● EXTRAIT DU TEXTE:
>>>>>
Cinq ans après son arrestation, le médecin pakistanais Shakeel Afridi, qui aida la CIA à localiser Oussama Ben Laden, languit oublié en prison, victime selon ses proches de manoeuvres diplomatiques entre Washington et Islamabad.

AFP

2 mai 2016

“Je n’ai aucun espoir de le voir, je n’attends plus rien de la justice”, se lamente Jamil Afridi, son frère aîné, qui a accepté de rencontrer l’AFP dans un lieu tenu secret car il se sent menacé.

Le Dr Afridi, âgé d’une cinquantaine d’années, avait organisé une fausse campagne de vaccination contre l’hépatite C, qui avait servi de couverture pour confirmer la présence de Ben Laden, le redouté chef d’Al-Qaïda.

Une fois localisé, le cerveau des attentats du 11 septembre 2001 avait été abattu, le 2 mai 2011, par les forces spéciales américaines lors d’un raid à son domicile d’Abbottabad, une petite ville de garnison pakistanaise qui abrite l’académie militaire du pays.
<<<<<
● DONNÉES ÉTUDIÉES:
>>>>>
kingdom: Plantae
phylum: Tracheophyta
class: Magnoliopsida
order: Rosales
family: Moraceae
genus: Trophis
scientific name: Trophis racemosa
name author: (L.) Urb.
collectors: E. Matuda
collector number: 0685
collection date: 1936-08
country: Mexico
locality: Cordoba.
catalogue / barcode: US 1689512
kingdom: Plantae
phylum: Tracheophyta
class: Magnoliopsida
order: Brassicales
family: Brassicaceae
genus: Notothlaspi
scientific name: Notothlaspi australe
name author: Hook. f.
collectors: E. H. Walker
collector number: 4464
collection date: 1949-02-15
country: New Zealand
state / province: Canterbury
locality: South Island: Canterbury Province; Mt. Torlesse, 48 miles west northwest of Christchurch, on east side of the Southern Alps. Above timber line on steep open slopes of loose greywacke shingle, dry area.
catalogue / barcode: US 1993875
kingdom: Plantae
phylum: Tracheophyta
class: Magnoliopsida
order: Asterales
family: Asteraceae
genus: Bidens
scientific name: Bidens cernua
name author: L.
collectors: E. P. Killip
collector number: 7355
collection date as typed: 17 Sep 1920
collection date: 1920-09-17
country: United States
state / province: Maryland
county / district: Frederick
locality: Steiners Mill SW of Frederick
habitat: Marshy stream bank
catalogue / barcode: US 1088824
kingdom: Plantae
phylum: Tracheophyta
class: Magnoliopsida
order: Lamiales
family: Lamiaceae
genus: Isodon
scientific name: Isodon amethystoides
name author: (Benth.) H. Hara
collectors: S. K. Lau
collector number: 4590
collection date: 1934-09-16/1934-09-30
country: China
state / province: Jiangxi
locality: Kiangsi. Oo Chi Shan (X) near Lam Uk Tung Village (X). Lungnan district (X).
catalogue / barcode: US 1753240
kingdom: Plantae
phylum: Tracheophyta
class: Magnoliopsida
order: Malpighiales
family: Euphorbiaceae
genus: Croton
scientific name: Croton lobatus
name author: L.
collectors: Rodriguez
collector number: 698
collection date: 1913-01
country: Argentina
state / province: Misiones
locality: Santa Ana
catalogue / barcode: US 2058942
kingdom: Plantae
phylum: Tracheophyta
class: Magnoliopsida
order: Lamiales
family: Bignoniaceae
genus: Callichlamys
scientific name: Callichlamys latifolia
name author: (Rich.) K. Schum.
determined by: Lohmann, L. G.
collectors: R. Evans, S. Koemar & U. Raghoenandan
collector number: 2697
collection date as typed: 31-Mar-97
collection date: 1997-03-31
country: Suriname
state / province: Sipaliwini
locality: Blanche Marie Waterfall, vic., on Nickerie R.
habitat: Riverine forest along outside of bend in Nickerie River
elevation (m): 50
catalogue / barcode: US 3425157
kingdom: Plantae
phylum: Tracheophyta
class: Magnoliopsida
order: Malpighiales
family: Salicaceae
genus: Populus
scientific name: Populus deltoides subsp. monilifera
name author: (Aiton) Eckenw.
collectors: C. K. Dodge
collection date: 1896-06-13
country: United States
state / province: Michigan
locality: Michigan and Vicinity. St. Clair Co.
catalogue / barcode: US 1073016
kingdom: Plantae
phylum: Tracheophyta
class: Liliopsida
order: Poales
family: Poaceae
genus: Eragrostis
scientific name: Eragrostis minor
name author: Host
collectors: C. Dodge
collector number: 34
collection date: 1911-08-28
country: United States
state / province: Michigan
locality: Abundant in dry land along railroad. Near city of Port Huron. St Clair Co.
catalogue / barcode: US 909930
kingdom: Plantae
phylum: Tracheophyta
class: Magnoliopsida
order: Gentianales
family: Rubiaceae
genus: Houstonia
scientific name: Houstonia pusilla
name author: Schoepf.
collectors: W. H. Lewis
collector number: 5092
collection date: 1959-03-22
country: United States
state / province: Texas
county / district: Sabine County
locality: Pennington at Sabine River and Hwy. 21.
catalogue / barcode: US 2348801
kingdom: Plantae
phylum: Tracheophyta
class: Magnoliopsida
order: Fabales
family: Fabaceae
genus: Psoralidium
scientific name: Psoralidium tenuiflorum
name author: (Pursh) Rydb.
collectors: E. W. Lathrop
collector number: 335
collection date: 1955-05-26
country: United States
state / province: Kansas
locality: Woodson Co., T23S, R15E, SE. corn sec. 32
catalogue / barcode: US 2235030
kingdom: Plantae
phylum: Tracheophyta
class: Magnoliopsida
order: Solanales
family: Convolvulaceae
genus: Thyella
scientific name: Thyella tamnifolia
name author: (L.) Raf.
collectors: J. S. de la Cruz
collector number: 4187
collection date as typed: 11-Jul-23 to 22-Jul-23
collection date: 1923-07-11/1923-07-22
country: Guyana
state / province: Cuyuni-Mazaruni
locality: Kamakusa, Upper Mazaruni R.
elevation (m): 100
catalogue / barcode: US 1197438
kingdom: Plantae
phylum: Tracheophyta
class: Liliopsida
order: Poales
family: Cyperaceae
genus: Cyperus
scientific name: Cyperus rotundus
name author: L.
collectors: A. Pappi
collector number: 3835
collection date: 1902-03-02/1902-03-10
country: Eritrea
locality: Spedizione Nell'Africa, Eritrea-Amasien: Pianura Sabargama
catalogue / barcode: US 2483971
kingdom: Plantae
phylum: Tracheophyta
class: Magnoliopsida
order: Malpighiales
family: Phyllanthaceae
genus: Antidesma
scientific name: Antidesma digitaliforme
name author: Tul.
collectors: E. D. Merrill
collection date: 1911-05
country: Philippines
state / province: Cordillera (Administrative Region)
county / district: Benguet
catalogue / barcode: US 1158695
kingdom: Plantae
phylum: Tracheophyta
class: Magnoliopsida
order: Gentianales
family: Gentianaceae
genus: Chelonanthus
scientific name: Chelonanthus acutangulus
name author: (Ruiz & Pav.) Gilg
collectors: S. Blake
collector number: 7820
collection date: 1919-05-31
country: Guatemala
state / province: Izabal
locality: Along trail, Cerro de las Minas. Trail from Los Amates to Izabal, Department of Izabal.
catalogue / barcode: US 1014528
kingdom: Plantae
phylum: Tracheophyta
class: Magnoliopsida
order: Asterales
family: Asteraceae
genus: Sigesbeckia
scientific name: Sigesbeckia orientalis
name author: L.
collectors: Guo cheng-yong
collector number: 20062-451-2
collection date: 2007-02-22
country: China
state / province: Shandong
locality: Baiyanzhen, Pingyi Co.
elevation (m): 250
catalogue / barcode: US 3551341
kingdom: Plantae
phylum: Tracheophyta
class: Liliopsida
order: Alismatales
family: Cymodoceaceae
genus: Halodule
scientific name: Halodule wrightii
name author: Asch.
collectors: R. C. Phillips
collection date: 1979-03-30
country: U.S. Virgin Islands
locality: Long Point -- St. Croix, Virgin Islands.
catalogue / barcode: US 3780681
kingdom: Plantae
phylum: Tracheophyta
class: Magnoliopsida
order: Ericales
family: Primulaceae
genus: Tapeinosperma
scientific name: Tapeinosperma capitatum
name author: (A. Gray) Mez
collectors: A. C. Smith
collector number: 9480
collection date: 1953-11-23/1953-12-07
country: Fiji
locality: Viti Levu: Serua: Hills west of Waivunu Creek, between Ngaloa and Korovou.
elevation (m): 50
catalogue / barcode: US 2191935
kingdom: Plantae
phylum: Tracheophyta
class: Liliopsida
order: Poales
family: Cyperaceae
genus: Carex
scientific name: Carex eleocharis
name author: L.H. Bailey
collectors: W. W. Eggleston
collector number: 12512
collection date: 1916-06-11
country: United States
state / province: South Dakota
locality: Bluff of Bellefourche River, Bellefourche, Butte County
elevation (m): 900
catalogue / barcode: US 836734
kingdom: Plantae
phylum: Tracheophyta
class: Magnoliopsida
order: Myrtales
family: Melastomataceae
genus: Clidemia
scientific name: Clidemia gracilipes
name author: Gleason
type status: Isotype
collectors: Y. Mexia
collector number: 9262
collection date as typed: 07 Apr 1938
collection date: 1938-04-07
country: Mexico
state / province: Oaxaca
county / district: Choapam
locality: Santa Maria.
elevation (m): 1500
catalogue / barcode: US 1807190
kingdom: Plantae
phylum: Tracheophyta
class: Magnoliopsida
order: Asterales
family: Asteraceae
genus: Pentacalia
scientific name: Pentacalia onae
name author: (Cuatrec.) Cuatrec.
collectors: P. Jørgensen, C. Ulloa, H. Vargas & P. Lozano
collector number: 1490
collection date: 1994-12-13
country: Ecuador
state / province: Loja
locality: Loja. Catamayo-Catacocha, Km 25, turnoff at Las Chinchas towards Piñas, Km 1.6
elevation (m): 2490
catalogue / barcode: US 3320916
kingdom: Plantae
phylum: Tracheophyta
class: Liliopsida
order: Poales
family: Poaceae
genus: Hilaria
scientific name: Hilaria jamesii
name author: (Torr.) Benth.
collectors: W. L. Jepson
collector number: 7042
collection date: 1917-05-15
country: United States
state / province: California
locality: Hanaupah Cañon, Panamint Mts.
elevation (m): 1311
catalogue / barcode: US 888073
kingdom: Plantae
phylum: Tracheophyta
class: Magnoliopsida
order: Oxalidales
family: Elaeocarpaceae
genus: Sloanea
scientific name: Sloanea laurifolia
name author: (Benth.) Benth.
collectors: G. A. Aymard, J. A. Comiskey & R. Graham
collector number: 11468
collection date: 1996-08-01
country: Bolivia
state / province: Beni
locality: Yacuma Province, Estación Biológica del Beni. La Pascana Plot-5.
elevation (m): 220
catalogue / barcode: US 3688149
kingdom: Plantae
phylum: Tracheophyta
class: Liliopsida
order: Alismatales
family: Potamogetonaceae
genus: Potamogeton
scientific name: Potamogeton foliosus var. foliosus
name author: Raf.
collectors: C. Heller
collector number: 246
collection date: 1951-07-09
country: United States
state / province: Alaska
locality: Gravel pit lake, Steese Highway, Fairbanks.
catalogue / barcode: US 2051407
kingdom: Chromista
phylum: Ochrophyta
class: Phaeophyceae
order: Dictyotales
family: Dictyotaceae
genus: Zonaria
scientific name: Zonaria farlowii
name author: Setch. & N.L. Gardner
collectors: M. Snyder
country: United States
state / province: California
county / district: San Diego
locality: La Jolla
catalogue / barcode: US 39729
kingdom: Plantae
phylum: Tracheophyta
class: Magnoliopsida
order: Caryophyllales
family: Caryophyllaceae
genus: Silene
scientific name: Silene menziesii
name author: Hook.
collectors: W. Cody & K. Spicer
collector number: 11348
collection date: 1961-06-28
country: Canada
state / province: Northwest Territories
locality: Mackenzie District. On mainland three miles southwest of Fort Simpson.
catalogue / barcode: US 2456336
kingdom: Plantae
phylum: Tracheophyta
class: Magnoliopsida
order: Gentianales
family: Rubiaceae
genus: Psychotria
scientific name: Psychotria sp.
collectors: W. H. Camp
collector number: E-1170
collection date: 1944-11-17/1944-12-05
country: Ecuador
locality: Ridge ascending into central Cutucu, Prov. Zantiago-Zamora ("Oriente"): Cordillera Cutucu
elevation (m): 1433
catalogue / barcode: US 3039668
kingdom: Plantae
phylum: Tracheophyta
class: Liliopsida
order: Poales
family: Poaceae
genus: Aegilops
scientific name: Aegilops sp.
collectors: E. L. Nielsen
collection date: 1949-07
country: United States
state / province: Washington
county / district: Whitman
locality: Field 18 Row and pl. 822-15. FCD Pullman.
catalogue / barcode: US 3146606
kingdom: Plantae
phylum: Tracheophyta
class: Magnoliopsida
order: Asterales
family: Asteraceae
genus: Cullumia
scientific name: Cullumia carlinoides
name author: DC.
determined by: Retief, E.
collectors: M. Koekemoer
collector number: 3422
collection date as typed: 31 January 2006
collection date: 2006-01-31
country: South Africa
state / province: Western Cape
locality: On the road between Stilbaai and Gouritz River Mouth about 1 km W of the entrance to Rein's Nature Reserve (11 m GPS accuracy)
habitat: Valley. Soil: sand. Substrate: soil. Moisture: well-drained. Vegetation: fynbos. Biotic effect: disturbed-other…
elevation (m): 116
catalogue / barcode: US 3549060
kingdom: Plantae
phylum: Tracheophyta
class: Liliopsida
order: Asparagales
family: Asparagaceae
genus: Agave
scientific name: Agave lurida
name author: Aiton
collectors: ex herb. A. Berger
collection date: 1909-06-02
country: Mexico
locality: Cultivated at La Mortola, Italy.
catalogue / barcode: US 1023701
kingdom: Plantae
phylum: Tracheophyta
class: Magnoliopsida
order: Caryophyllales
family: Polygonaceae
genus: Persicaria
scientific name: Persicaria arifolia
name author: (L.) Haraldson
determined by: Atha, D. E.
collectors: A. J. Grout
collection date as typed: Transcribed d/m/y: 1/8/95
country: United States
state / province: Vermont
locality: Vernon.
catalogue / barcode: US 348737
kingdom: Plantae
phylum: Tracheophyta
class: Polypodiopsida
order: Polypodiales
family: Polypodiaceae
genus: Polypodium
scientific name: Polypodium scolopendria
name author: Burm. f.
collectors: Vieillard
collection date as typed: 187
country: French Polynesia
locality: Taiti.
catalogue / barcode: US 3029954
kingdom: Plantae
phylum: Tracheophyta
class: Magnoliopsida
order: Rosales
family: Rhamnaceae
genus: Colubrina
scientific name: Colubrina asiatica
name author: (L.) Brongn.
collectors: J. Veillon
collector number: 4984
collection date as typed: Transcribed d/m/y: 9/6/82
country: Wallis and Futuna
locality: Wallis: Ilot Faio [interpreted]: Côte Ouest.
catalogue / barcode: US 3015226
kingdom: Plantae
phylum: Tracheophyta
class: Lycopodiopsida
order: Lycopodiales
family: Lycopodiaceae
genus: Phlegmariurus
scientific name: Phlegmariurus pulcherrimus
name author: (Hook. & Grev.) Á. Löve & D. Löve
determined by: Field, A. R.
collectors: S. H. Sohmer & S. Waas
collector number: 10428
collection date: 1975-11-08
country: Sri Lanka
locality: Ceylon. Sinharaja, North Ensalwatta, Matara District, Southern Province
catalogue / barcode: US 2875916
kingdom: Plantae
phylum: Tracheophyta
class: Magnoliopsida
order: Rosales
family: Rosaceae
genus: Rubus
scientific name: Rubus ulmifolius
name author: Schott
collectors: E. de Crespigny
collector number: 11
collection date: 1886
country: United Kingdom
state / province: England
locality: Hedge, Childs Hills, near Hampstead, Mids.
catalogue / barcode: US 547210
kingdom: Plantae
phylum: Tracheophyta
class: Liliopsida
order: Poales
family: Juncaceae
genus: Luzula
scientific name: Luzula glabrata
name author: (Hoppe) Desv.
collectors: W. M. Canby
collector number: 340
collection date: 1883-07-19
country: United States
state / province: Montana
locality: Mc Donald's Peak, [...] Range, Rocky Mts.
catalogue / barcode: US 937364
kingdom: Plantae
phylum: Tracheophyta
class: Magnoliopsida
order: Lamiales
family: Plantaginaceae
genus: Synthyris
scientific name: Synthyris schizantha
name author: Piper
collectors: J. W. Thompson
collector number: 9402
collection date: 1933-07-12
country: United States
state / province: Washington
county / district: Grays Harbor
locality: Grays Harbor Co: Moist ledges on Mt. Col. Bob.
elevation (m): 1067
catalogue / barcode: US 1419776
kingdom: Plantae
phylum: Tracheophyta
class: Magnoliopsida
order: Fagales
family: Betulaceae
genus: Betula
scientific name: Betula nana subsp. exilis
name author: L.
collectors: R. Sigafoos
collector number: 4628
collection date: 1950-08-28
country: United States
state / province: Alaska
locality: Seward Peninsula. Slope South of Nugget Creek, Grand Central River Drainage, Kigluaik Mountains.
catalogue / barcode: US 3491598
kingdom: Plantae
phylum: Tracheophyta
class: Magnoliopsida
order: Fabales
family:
<<<<<
● TRAVAIL DEMANDÉ:
Relevez mot pour mot le passage de l'extrait sur Shakeel Afridi qui commence par « Cinq ans après » et se poursuit jusqu'à « redouté chef d’Al-Qaïda. ».

● ZONE DE RÉPONSE:
Cinq ans après son arrestation, le médecin pakistanais Shakeel Afridi, qui aida la CIA à localiser Oussama Ben Laden, languit oublié en prison, victime selon ses proches de manoeuvres diplomatiques entre Washington et Islamabad.

AFP

2 mai 2016

“Je n’ai aucun espoir de le voir, je n’attends plus rien de la justice”, se lamente Jamil Afridi, son frère aîné, qui a accepté de rencontrer l’AFP dans un lieu tenu secret car il se sent menacé.

Le Dr Afridi, âgé d’une cinquantaine d’années, avait organisé une fausse campagne de vaccination contre l’hépatite C, qui avait servi de couverture pour confirmer la présence de Ben Laden, le redouté chef d’Al-Qaïda.